### INSTRUCTIONS FOR THE TASK
These records are to be written out exactly as they read, minus the pictures.

### PROVIDED DATA
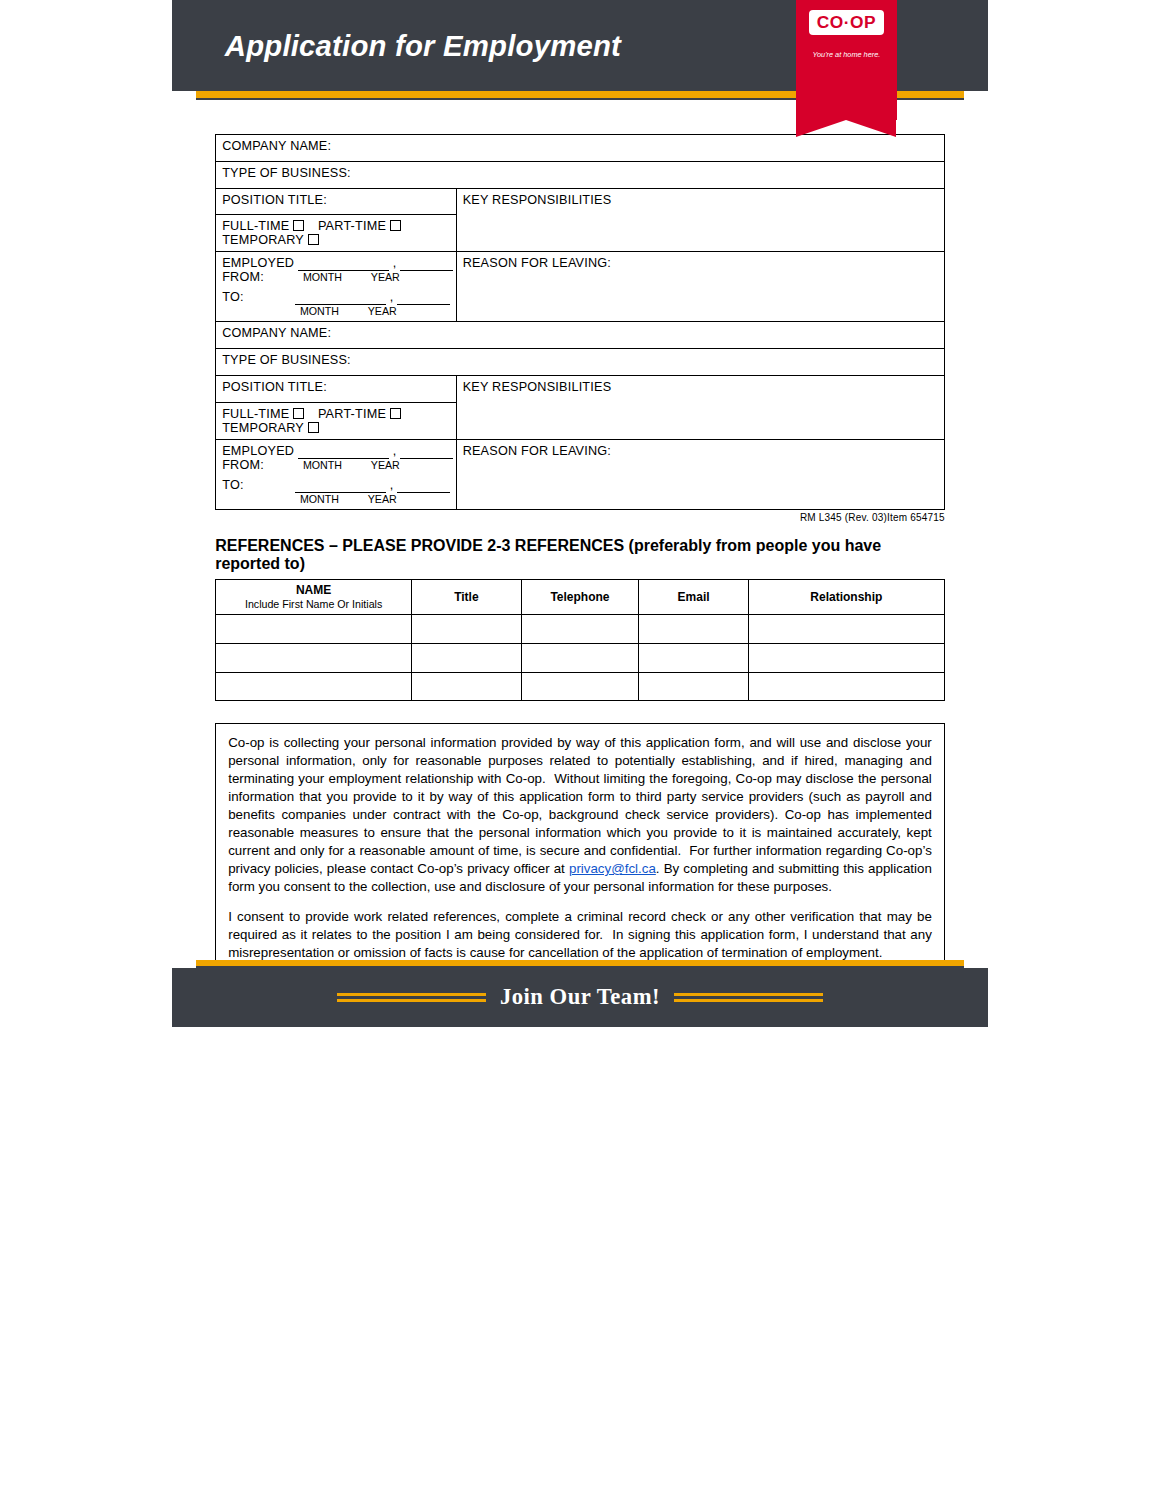Application for Employment
CO·OP
You're at home here.
| COMPANY NAME: |
| TYPE OF BUSINESS: |
| POSITION TITLE: | KEY RESPONSIBILITIES |
| FULL-TIME PART-TIME TEMPORARY |
| EMPLOYED FROM: , MONTH YEAR TO: , MONTH YEAR | REASON FOR LEAVING: |
| COMPANY NAME: |
| TYPE OF BUSINESS: |
| POSITION TITLE: | KEY RESPONSIBILITIES |
| FULL-TIME PART-TIME TEMPORARY |
| EMPLOYED FROM: , MONTH YEAR TO: , MONTH YEAR | REASON FOR LEAVING: |
RM L345 (Rev. 03)Item 654715
REFERENCES – PLEASE PROVIDE 2-3 REFERENCES (preferably from people you have reported to)
| NAME Include First Name Or Initials | Title | Telephone | Email | Relationship |
| --- | --- | --- | --- | --- |
Co-op is collecting your personal information provided by way of this application form, and will use and disclose your personal information, only for reasonable purposes related to potentially establishing, and if hired, managing and terminating your employment relationship with Co-op. Without limiting the foregoing, Co-op may disclose the personal information that you provide to it by way of this application form to third party service providers (such as payroll and benefits companies under contract with the Co-op, background check service providers). Co-op has implemented reasonable measures to ensure that the personal information which you provide to it is maintained accurately, kept current and only for a reasonable amount of time, is secure and confidential. For further information regarding Co-op’s privacy policies, please contact Co-op’s privacy officer at privacy@fcl.ca. By completing and submitting this application form you consent to the collection, use and disclosure of your personal information for these purposes.
I consent to provide work related references, complete a criminal record check or any other verification that may be required as it relates to the position I am being considered for. In signing this application form, I understand that any misrepresentation or omission of facts is cause for cancellation of the application of termination of employment.
SIGNATURE OF APPLICANT ______________________________________DATE_______________________________________________
Join Our Team!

### WRITTEN SOLUTION
Application for Employment
CO·OP
You're at home here.
| COMPANY NAME: |
| TYPE OF BUSINESS: |
| POSITION TITLE: | KEY RESPONSIBILITIES |
| FULL-TIME PART-TIME TEMPORARY |
| EMPLOYED FROM: , MONTH YEAR TO: , MONTH YEAR | REASON FOR LEAVING: |
| COMPANY NAME: |
| TYPE OF BUSINESS: |
| POSITION TITLE: | KEY RESPONSIBILITIES |
| FULL-TIME PART-TIME TEMPORARY |
| EMPLOYED FROM: , MONTH YEAR TO: , MONTH YEAR | REASON FOR LEAVING: |
RM L345 (Rev. 03)Item 654715
REFERENCES – PLEASE PROVIDE 2-3 REFERENCES (preferably from people you have reported to)
| NAME Include First Name Or Initials | Title | Telephone | Email | Relationship |
| --- | --- | --- | --- | --- |
Co-op is collecting your personal information provided by way of this application form, and will use and disclose your personal information, only for reasonable purposes related to potentially establishing, and if hired, managing and terminating your employment relationship with Co-op. Without limiting the foregoing, Co-op may disclose the personal information that you provide to it by way of this application form to third party service providers (such as payroll and benefits companies under contract with the Co-op, background check service providers). Co-op has implemented reasonable measures to ensure that the personal information which you provide to it is maintained accurately, kept current and only for a reasonable amount of time, is secure and confidential. For further information regarding Co-op’s privacy policies, please contact Co-op’s privacy officer at privacy@fcl.ca. By completing and submitting this application form you consent to the collection, use and disclosure of your personal information for these purposes.
I consent to provide work related references, complete a criminal record check or any other verification that may be required as it relates to the position I am being considered for. In signing this application form, I understand that any misrepresentation or omission of facts is cause for cancellation of the application of termination of employment.
SIGNATURE OF APPLICANT ______________________________________DATE_______________________________________________
Join Our Team!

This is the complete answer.